HealthDay News — For patients with Crohn’s disease, the risk of reoperation is increased for those with perianal lesions, according to a study published online February 5 in the Journal of Gastroenterology and Hepatology.

Yoo Min Han, MD, from the Seoul National University College of Medicine in South Korea, and colleagues examined the long-term prognosis of perianal Crohn’s disease. Patients who had undergone surgical bowel resection were classified according to the presence of perianal lesions (45 patients with perianal disease and 87 patients without perianal disease). The authors examined occurrences of abdominal and/or perianal reoperation and readmission attributed to disease flare-up.
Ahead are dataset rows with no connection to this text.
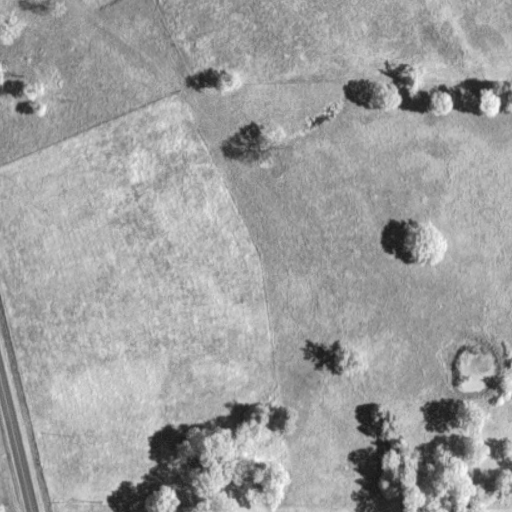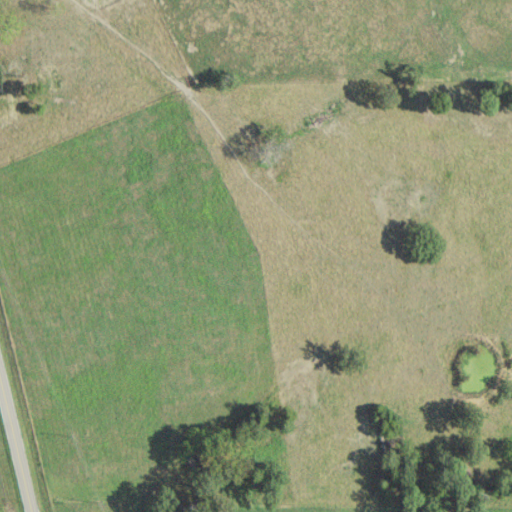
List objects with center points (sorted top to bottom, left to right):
road: (17, 448)
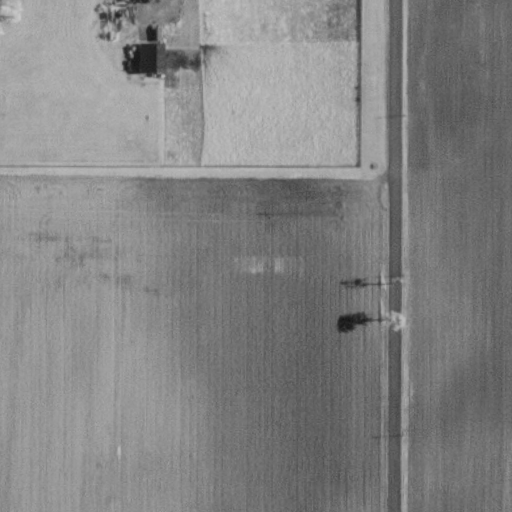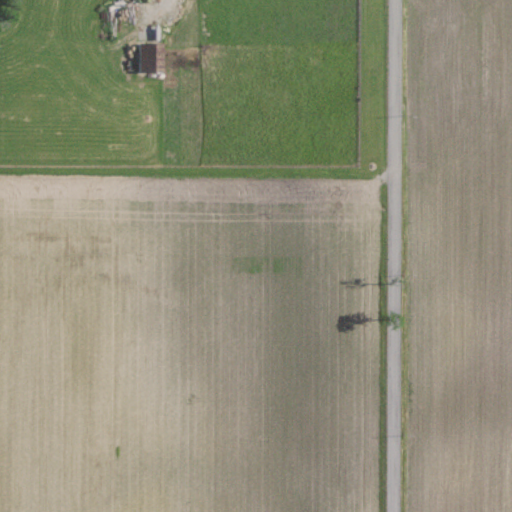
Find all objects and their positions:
building: (143, 57)
road: (394, 256)
crop: (456, 256)
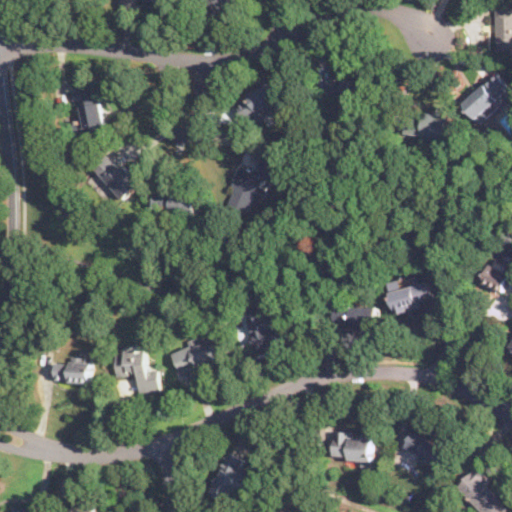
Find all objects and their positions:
road: (72, 0)
road: (284, 2)
building: (231, 3)
building: (227, 4)
road: (8, 15)
building: (504, 28)
building: (504, 28)
road: (11, 46)
road: (225, 58)
building: (347, 87)
building: (348, 87)
building: (489, 96)
building: (489, 96)
building: (261, 101)
building: (264, 104)
building: (94, 107)
building: (93, 108)
building: (429, 124)
building: (439, 125)
building: (415, 128)
road: (179, 137)
building: (119, 176)
building: (121, 177)
building: (252, 184)
building: (247, 186)
building: (170, 199)
road: (0, 203)
building: (183, 203)
road: (25, 220)
road: (2, 230)
road: (197, 264)
building: (500, 276)
building: (500, 276)
building: (414, 294)
building: (415, 295)
building: (359, 313)
building: (360, 313)
building: (270, 329)
building: (268, 330)
road: (472, 340)
building: (511, 345)
building: (200, 352)
building: (201, 352)
building: (140, 367)
building: (77, 368)
building: (140, 368)
building: (77, 369)
road: (257, 398)
building: (357, 445)
building: (355, 446)
building: (431, 448)
building: (429, 449)
road: (314, 464)
building: (232, 475)
road: (170, 476)
building: (232, 476)
building: (484, 492)
building: (484, 492)
building: (84, 506)
building: (86, 507)
building: (17, 508)
building: (19, 508)
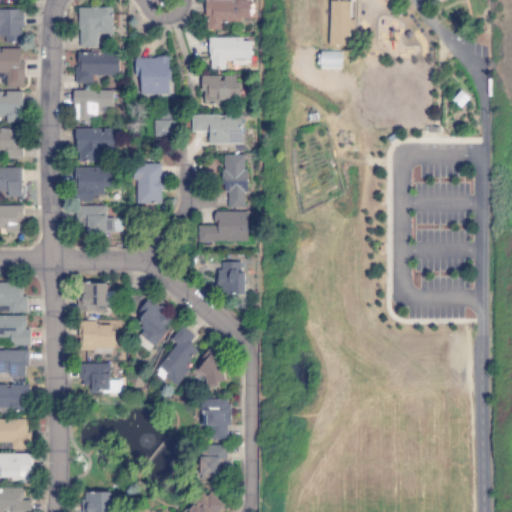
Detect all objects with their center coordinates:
building: (225, 12)
building: (342, 22)
building: (339, 23)
building: (11, 25)
building: (93, 25)
building: (227, 51)
building: (95, 66)
building: (12, 68)
building: (153, 75)
building: (219, 89)
building: (91, 103)
building: (11, 106)
building: (163, 124)
building: (219, 129)
building: (11, 143)
building: (95, 143)
building: (11, 181)
building: (235, 181)
building: (92, 182)
building: (148, 183)
road: (440, 201)
road: (178, 213)
building: (10, 217)
building: (93, 220)
road: (400, 224)
building: (225, 228)
road: (440, 248)
road: (49, 255)
road: (138, 259)
building: (230, 279)
road: (479, 293)
building: (92, 297)
building: (12, 298)
building: (153, 322)
building: (15, 330)
building: (95, 336)
building: (178, 357)
building: (13, 365)
building: (210, 369)
building: (99, 379)
building: (14, 397)
building: (215, 418)
road: (248, 429)
building: (15, 434)
building: (213, 462)
building: (15, 466)
building: (13, 500)
building: (96, 502)
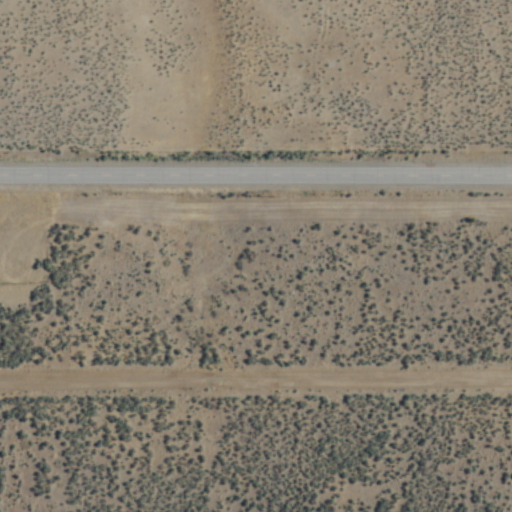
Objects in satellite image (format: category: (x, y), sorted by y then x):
road: (256, 177)
road: (255, 380)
The researchers found that, compared with patients without perianal disease, patients with perianal disease were younger (P = 0.015) and had been diagnosed at a younger age (P = 0.005). More extra-intestinal manifestation was seen for patients with versus those without perianal disease (P = 0.008). During the follow-up period, 44.8% of patients required reoperation. The risk of reoperation was independently increased with the presence of perianal disease (hazard ratio, 3.112). The risk of abdominal reoperation was also increased for patients with perianal disease (hazard ratio, 1.978).

“Considering these findings, physicians should consider aggressive and early top down therapy for patients with perianal Crohn’s disease,” the authors write.